━━ DATASET CONTENT

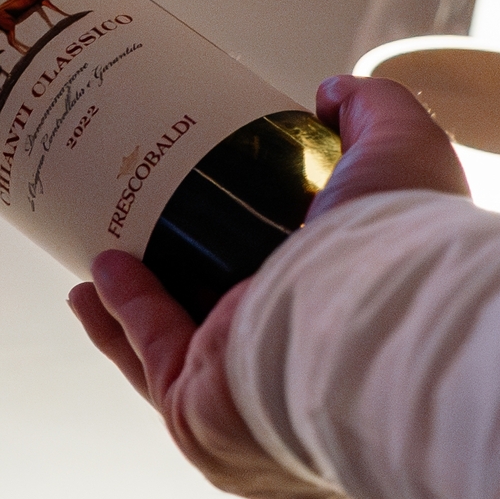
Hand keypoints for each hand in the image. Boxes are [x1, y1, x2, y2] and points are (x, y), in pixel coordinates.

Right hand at [66, 76, 466, 498]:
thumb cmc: (402, 252)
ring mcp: (246, 396)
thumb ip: (376, 113)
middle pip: (232, 322)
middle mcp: (304, 366)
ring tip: (106, 261)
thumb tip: (334, 94)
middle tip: (158, 233)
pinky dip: (119, 316)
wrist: (365, 328)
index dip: (268, 251)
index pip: (306, 288)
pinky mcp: (195, 405)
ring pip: (178, 348)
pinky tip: (95, 281)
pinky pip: (146, 355)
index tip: (233, 207)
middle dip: (192, 284)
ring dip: (138, 308)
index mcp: (358, 319)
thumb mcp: (404, 152)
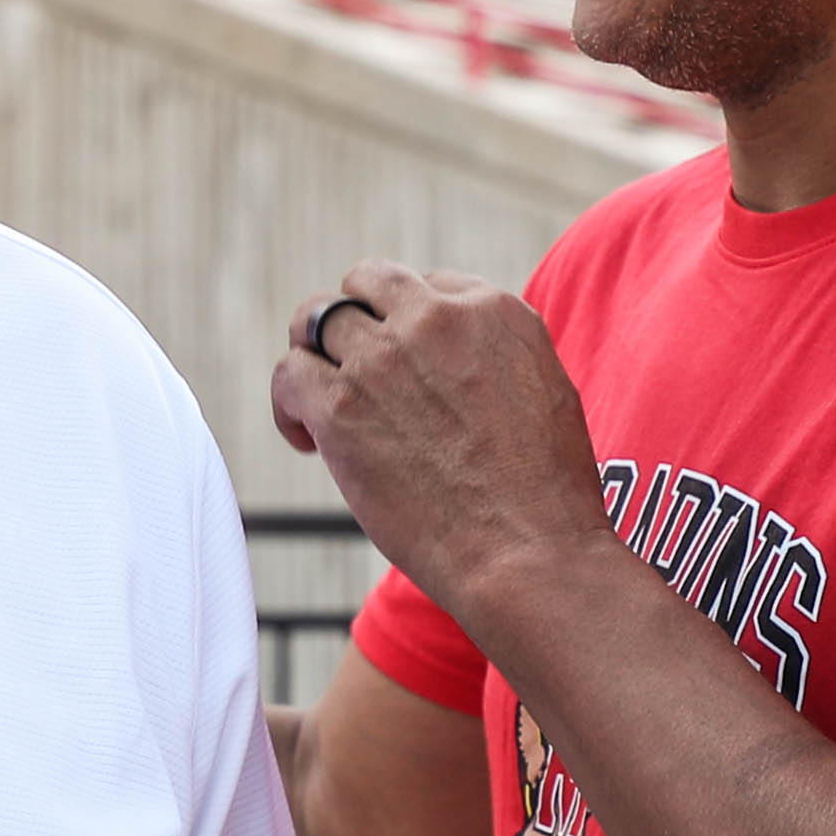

━━━━

EXERCISE INSTRUCTIONS
Write the listing above out again word for word, excluding all images.

ANSWER SECTION
Hand keypoints for each hand in the image. Boxes are [x1, y1, x2, y2] and points are (x, y), in pixel coordinates.

Right hand at [66, 76, 466, 498]:
thumb cmc: (402, 252)
ring mcp: (246, 396)
thumb ip: (376, 113)
middle pip: (232, 322)
middle mcp: (304, 366)
ring tip: (106, 261)
thumb tip: (334, 94)
middle tip: (158, 233)
pinky dip: (119, 316)
wrist: (365, 328)
index dip: (268, 251)
index pip: (306, 288)
pinky mcp: (195, 405)
ring pip: (178, 348)
pinky tip: (95, 281)
pinky pip: (146, 355)
index tip: (233, 207)
middle dip: (192, 284)
ring dip: (138, 308)
index mcp: (358, 319)
thumb mcp: (404, 152)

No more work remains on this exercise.